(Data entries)
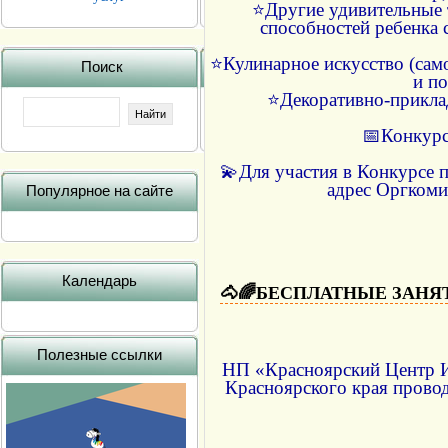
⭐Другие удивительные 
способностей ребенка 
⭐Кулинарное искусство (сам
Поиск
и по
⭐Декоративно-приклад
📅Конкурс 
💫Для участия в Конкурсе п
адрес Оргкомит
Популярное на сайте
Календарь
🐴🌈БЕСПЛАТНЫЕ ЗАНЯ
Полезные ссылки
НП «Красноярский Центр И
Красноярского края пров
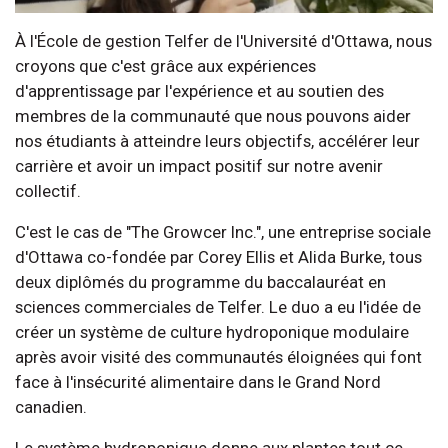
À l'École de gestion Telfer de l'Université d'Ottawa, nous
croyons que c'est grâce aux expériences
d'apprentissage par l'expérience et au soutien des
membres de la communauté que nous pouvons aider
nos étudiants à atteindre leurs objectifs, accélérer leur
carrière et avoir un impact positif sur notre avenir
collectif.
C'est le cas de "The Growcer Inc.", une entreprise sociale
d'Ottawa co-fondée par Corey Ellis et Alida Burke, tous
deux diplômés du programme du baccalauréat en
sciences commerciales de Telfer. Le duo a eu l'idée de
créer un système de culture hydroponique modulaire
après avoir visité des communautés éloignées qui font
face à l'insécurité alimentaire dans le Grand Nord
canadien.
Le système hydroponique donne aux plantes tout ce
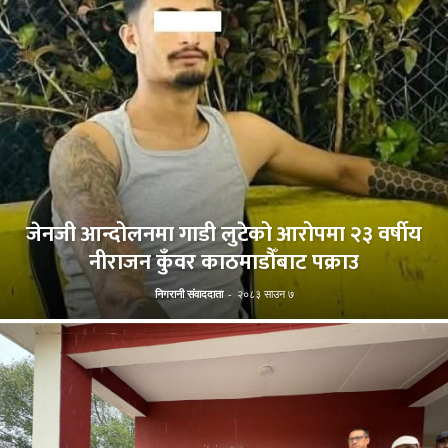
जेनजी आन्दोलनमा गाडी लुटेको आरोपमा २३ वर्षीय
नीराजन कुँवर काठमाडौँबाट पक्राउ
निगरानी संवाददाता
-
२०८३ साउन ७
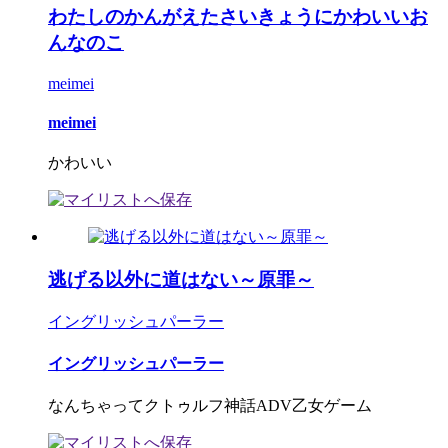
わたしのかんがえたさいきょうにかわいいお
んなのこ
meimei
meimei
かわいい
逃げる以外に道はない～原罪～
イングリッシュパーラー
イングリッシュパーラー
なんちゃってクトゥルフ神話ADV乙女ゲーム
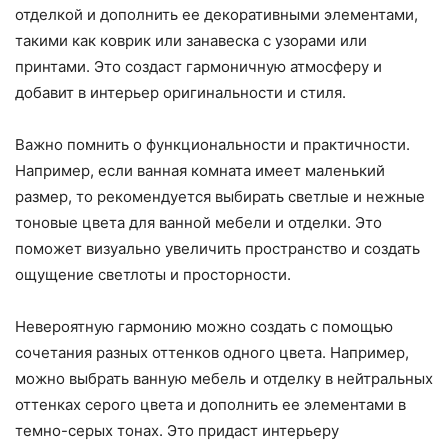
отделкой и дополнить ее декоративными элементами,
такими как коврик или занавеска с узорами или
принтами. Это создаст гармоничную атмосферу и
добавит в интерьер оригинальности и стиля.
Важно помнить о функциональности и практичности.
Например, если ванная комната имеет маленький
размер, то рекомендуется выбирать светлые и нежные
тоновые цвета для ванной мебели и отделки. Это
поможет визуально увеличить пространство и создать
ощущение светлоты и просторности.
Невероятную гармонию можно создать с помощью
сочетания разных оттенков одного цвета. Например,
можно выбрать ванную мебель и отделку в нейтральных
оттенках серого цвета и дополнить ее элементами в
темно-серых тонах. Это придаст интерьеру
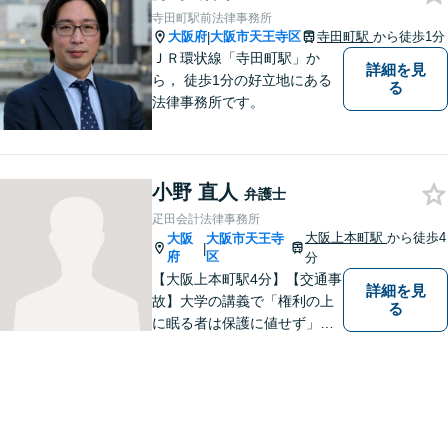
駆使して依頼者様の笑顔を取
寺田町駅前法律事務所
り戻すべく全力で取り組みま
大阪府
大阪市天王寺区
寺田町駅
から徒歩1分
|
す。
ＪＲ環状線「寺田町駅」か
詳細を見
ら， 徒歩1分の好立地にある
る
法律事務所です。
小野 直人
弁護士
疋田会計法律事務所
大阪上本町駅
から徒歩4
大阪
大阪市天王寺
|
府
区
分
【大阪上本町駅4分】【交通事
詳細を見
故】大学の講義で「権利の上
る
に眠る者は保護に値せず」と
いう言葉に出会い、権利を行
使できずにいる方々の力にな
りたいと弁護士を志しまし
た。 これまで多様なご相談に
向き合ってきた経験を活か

---

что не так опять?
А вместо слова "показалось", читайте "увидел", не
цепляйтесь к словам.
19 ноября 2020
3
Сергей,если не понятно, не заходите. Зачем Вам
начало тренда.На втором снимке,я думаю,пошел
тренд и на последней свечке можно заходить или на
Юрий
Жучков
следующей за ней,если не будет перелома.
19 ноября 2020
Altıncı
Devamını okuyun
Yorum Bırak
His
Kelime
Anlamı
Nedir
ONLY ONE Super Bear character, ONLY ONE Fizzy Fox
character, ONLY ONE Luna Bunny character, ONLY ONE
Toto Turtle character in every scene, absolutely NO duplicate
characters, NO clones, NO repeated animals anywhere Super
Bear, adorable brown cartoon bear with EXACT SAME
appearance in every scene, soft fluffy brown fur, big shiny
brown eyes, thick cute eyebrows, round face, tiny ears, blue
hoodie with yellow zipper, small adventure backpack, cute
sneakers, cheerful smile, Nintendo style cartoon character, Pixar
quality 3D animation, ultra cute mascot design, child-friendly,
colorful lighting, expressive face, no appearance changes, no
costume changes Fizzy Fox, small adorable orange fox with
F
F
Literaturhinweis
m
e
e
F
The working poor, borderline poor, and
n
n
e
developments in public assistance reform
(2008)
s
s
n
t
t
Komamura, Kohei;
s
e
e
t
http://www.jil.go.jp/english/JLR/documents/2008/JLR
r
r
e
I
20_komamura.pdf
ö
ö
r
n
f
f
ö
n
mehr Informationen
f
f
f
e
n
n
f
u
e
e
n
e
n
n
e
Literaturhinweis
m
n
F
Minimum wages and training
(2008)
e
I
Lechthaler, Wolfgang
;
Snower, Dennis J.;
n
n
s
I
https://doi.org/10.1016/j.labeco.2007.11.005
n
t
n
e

* * *

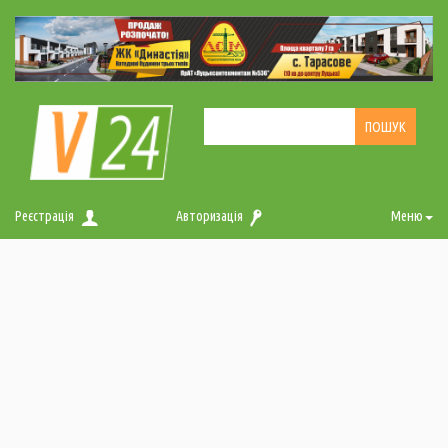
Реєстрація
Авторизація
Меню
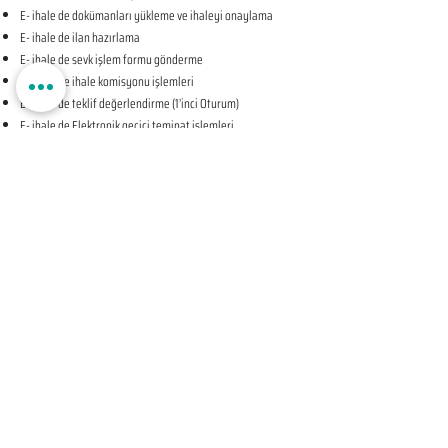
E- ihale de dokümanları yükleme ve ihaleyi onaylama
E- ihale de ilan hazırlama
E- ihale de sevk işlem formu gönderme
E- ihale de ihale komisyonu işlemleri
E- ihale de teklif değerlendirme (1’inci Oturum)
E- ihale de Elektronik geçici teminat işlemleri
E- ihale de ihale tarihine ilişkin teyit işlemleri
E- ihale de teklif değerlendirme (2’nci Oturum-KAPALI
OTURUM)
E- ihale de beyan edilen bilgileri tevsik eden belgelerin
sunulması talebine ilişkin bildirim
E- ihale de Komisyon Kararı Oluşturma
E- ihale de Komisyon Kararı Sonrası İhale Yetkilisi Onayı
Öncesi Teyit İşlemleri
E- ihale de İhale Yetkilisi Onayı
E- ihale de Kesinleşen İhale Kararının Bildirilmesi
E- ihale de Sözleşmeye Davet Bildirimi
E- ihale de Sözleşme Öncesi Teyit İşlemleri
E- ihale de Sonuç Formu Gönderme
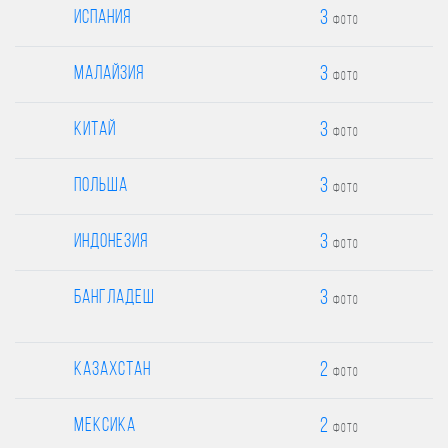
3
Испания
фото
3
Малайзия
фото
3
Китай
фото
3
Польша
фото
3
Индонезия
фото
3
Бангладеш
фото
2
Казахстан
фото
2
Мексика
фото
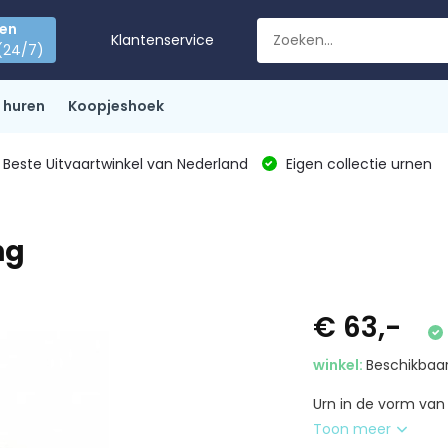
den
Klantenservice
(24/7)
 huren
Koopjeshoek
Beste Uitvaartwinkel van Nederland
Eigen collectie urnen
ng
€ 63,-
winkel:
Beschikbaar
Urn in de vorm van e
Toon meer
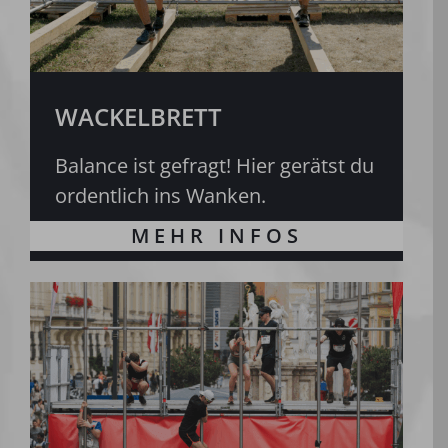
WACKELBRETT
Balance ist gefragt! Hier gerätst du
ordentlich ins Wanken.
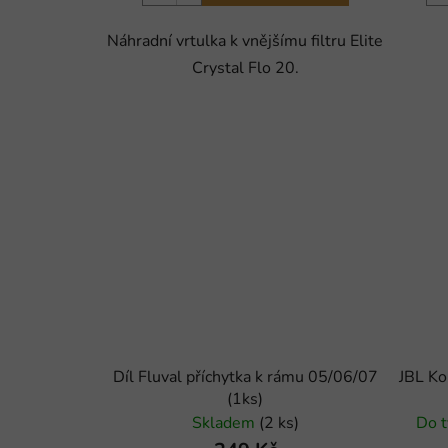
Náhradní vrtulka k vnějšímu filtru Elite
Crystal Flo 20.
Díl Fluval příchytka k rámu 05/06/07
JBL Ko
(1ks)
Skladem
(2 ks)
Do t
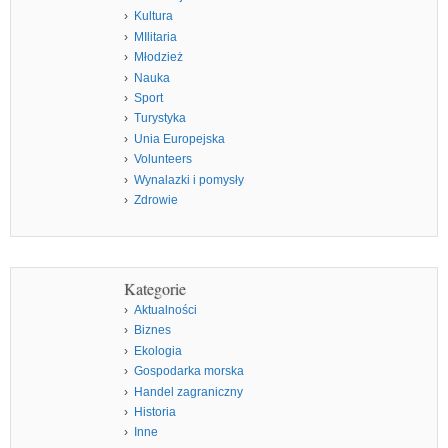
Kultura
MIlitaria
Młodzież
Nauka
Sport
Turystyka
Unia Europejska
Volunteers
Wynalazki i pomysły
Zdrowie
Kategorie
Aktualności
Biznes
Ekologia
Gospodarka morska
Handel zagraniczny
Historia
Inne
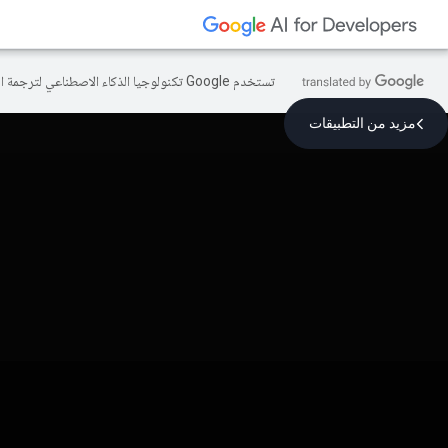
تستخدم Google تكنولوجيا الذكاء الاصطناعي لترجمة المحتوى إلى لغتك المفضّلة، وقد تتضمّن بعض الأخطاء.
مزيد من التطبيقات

» PROBLEM REQUIREMENTS
How many lines in the records above contain the string "Ottawa"? Reply with only the number.

» YOUR RESPONSE
2